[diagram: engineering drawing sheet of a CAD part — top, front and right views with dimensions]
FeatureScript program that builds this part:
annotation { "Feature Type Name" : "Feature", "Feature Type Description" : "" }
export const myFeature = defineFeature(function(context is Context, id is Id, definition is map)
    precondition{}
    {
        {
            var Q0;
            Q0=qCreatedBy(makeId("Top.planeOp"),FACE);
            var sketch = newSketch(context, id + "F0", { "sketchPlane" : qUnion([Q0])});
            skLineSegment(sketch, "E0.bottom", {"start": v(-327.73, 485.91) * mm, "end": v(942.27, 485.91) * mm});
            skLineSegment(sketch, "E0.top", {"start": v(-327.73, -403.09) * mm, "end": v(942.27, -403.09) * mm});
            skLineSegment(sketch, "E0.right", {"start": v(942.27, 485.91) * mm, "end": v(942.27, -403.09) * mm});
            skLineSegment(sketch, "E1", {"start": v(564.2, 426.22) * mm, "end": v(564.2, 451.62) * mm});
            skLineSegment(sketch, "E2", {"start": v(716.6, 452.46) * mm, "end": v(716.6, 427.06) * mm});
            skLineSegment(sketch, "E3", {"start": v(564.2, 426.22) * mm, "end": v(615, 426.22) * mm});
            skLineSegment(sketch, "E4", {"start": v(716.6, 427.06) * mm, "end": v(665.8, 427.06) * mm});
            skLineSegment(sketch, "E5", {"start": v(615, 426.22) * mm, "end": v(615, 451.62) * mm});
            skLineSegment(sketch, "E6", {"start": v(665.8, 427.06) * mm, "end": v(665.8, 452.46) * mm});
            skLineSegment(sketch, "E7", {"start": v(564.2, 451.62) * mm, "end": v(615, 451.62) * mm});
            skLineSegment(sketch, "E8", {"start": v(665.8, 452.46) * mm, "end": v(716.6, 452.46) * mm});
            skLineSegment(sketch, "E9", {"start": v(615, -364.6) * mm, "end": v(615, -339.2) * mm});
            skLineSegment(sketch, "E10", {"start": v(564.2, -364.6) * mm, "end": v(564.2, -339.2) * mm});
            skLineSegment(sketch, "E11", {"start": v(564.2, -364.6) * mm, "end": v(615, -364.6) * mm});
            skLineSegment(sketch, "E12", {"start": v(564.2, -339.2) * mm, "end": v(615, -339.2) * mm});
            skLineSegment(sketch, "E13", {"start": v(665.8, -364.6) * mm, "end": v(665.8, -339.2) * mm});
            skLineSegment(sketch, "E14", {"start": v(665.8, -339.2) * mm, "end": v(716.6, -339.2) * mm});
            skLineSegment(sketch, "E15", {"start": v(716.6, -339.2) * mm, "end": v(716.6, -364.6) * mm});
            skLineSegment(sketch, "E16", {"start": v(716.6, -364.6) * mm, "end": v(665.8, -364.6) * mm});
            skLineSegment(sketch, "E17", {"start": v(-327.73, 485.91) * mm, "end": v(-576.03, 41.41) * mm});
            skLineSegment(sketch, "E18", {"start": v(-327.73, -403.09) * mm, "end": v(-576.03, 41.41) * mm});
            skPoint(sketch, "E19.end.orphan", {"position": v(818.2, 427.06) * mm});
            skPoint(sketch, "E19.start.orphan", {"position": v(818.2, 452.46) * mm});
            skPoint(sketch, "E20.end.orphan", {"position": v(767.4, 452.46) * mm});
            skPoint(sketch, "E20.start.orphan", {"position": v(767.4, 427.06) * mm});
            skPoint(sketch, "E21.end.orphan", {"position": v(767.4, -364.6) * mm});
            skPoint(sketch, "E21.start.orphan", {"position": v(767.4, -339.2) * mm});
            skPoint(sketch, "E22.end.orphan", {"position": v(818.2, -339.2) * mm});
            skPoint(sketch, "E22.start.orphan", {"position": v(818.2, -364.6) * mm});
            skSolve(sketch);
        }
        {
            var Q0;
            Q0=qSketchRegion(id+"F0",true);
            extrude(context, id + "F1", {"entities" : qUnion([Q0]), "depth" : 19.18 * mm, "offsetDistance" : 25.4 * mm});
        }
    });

**What you will do**
How many lines in the entries above contain the string "qUnion"? Case counts, and the reply should be the number alone.

**Answer for the task**
2